Modern IA-32 processors support a physical address extension (PAE) mode that allows the hardware to address up to 64 GB of memory with 36-bit addresses [13]. However, many devices that use DMA for I/O transfers can address only a subset of this memory. For example, some network interface cards with 32-bit PCI interfaces can address only the lowest 4 GB of memory.
Some high-end systems provide hardware support that can be used to remap memory for data transfers using a separate I/O MMU. More commonly, support for I/O involving ``high'' memory above the 4 GB boundary involves copying the data through a temporary bounce buffer in ``low'' memory. Unfortunately, copying can impose significant overhead resulting in increased latency, reduced throughput, or increased CPU load.
This problem is exacerbated by virtualization, since even pages from virtual machines configured with less than 4 GB of ``physical'' memory may be mapped to machine pages residing in high memory.
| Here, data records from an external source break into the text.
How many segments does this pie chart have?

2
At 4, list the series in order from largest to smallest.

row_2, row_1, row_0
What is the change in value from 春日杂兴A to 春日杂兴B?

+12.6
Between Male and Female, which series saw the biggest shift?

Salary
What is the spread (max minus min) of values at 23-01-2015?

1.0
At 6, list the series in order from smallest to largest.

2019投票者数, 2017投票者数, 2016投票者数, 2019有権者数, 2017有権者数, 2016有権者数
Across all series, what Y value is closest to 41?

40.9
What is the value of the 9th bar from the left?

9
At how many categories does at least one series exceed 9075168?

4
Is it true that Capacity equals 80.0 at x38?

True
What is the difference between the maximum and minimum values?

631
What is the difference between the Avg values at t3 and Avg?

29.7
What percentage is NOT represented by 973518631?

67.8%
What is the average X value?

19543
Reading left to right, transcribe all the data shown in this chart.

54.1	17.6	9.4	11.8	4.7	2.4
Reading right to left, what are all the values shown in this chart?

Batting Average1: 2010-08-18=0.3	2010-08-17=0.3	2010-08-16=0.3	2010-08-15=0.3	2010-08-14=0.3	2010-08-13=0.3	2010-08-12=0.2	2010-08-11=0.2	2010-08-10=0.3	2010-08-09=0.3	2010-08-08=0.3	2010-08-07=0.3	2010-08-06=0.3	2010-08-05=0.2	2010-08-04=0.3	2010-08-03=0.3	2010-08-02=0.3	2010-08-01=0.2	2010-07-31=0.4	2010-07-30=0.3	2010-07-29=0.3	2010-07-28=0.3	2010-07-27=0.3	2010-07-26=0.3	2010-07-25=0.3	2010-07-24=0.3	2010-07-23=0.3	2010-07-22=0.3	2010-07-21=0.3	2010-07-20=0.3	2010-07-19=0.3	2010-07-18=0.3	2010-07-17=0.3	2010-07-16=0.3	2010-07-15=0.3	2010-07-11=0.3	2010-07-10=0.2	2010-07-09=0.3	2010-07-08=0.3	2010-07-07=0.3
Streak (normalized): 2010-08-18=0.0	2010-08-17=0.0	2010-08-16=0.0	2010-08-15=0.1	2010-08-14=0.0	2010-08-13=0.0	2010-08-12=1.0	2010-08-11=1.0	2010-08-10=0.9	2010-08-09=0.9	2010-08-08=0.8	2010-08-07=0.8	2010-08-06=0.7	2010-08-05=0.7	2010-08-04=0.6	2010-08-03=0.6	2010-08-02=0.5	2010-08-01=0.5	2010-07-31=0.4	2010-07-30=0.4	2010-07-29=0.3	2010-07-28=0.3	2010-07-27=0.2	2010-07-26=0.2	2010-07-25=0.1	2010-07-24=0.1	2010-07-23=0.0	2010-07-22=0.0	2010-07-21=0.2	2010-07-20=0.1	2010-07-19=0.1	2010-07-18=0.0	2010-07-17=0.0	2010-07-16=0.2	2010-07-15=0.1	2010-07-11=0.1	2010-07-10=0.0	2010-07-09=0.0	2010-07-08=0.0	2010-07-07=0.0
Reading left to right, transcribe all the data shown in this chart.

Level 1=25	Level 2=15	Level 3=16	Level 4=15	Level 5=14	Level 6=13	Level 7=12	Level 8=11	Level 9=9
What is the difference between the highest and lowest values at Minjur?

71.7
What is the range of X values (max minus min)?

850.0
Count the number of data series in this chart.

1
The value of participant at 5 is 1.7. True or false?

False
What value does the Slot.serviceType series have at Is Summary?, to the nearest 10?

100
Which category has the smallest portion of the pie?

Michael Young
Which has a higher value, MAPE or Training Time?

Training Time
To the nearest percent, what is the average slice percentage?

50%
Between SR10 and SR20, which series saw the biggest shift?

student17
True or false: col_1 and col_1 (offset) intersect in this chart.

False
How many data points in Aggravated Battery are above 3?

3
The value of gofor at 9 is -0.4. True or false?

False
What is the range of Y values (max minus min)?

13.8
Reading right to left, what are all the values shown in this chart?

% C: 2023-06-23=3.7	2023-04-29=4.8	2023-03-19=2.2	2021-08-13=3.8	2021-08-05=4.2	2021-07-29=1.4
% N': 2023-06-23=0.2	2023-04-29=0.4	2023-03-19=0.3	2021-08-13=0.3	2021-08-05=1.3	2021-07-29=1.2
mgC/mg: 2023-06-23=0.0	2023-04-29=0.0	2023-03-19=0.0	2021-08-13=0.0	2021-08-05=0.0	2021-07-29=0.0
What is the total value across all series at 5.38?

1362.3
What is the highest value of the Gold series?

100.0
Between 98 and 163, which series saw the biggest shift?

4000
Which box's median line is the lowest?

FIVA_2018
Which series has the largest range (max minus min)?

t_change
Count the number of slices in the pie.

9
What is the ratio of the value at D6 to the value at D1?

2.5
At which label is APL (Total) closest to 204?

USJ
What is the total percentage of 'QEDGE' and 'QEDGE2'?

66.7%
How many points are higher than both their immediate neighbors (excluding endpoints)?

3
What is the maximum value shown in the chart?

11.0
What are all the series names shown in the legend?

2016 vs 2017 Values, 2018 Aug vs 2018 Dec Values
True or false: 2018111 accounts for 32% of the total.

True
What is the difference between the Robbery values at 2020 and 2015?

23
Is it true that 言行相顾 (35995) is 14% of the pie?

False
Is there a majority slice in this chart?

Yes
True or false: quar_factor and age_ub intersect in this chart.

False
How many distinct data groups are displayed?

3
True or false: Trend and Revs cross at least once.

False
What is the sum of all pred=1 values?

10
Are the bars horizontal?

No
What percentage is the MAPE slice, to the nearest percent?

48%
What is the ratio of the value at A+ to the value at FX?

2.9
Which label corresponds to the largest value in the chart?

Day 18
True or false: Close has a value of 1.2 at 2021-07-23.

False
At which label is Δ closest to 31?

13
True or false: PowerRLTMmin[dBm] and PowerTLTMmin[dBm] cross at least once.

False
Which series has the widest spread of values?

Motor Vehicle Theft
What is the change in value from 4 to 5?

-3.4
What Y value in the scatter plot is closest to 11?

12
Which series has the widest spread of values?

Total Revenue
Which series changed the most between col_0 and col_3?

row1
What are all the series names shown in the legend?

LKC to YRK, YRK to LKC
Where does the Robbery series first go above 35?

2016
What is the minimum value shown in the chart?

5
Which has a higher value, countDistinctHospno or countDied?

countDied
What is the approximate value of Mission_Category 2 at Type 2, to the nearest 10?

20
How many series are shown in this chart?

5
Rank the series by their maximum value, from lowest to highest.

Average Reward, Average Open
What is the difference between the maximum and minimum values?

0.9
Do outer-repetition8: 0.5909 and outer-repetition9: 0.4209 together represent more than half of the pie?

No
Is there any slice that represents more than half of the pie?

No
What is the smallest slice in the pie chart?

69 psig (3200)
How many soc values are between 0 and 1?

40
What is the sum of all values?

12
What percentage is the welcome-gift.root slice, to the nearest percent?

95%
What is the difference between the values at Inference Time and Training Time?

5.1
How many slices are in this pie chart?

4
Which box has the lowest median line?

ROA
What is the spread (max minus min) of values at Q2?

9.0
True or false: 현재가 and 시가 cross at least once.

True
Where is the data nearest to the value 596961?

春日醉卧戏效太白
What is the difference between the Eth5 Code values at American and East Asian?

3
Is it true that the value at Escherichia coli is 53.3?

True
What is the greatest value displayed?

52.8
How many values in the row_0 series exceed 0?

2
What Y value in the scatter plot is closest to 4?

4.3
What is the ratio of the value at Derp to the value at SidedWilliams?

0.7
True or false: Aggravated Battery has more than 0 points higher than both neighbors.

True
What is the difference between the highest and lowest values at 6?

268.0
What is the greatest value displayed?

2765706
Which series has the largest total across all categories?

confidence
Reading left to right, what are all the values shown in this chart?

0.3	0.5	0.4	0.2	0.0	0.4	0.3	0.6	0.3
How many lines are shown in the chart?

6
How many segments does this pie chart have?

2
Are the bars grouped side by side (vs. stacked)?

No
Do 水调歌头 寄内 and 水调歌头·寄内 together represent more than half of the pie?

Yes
Fortunately, this same level of indirection in the virtualized memory system can be exploited to transparently remap guest pages between high and low memory.
ESX Server maintains statistics to track ``hot'' pages in high memory that are involved in repeated I/O operations. For example, a software cache of physical-to-machine page mappings (PPN-to-MPN) associated with network transmits is augmented to count the number of times each page has been copied. When the count exceeds a specified threshold, the page is transparently remapped into low memory. This scheme has proved very effective with guest operating systems that use a limited number of pages as network buffers. For some network-intensive workloads, the number of pages copied is reduced by several orders of magnitude.
The decision to remap a page into low memory increases the demand for low pages, which may become a scarce resource. It may be desirable to remap some low pages into high memory, in order to free up sufficient low pages for remapping I/O pages that are currently ``hot.'' We are currently exploring various techniques, ranging from simple random replacement to adaptive approaches based on cost-benefit tradeoffs.